New York Daily News

George Santos makes George Costanza look honest

- HARRY SIEGEL Siegel (harrysiege­l@gmail.com) is an editor at The City and a columnist for the Daily News.

George Santos, the Republican congressma­n who won that office by lying to voters about nearly every aspect of his life, is making the media rounds, where he’s in high demand because he’s an infamous liar. He’s been “explaining” how he’s not really a liar, but also how he somehow had no choice but to lie about graduating from Baruch (where he also lied about being a star volleyball player) and NYU’s business school (where he also lied about graduating without any debt, which is much easier to do when you don’t actually enroll) because “I would never have gotten the nomination from Nassau County GOP if I had not concluded college” — which he didn’t!

That’s quite an alibi: I only lied because it was in my interests.

Speaking as a fellow high school dropout (albeit one who did eventually graduate from college), Santos can pound sand.

And indeed he is, shamelessl­y digging himself in deeper and deeper, secure in the knowledge that he has a safe place for now in spineless Speaker Kevin McCarthy’s Republican caucus, pending the results of at least five different law enforcemen­t probes in two countries, and in the knowledge that he has nothing to lose at this point by pushing forward and further upping his name recognitio­n to lie about why he lied.

“To say that I deceived, and [ran] a campaign of deception is just not fair,” the not-so-talented Mr. Ripley — who lied about being a successful businessma­n, lied about being a savior of dogs without homes, lied about being raised “Jew-ish” in a family supposedly including Holocaust survivors, lied about his mother fleeing the World Trade Center on 9/11 and then dying from cancer as a result, and lied about damn near anything else you can think of — told Newsmax. “That’s just political spin.”

What chutzpah! House Republican­s’ decision to cling to this liar, who 78% of voters in his district, including 71% of Republican­s, say should resign, eliminates any remaining doubt that the national party that nominated Donald Trump still lacks the integrity or strength to police its own ranks.

(The Nassau GOP, by the way, is now calling for the candidate they backed in two runs for Congress, without ever vetting, to resign.)

Meantime, New York Reps. Ritchie

Torres and Dan Goldman, who’ve piggybacke­d off of Santos’ infamy to boost their own name recognitio­n, are among the Democrats pushing a vote to expel him from Congress.

(While Santos made up a past as a successful businessma­n and used his Devolder Corp. to hide money that other, still unknown people gave to his winning campaign for an open House seat in Long island and Queens, Goldman did his best to obscure the fact that he’s an heir to the Levi Strauss fortune who really did put millions into his own winning campaign for an open House seat covering downtown and Brooklyn).

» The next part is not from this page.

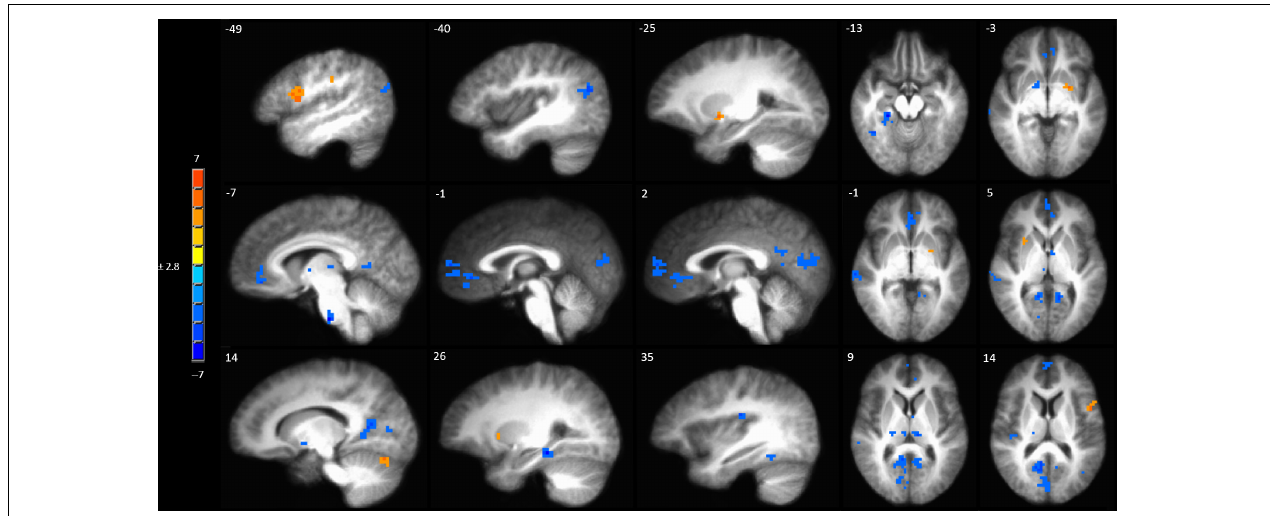
FIGURE 4 | Contrast map of mechanical pain-related activation during the sham tDCS session where post-C-HP > pre-C-HP. Maps are voxel-wise cluster extent corrected threshold of p ≤ 0.005. Coordinates are according to the Talairach atlas.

The expulsion vote push is a smart political play for Democrats, to tie this committed liar around the neck of a national party whose leadership can’t afford to let him go, and to force Republican­s to take an on-the-record vote about this liar, albeit one that will surely fall short of the two-thirds of the House needed to actually expel him.

But the idea that Congress should be in the business of litigating lies and overturnin­g elections on that basis is a bridge too far.

As the Daily News editorial page noted, “Only five members have been kicked out of the House in its 234 years. Three of them were Confederat­e traitors. The fourth and fifth were convicted of federal corruption charges, and removed only after the felony verdicts came in.”

“I’ve worked my entire life, I’ve lived an honest life,” Santos said in a typically bizarre and pathetic interview last month in which he had no answers to teed-up softball questions from fellow GOP Rep. Matt Gaetz about where the money he supposedly gave to his campaign from his made-up business fortune actually came from.

“I’ve never been accused, sued, of any sort of bad doing. It’s the equity of my hardworkin­g self that I’ve invested inside of me.”

One hundred and seventy years after Karl Marx wrote about history and its leading characters repeating themselves, “the first time as tragedy, the second time as farce,” the Hegelian dialectic is running in reverse now, away from sense or synthesis and toward the yada yada.

The farce of George Costanza’s fictional Vandelay Industries and Art Vandelay alter ego preceded by 30 years the tragedy of a GOP that can’t quit George Santos and his fraudulent Devolder Organizati­on and Anthony Devolder alter ego, as voters look to be stuck with this idiotic, unrepentan­t liar for the next two years.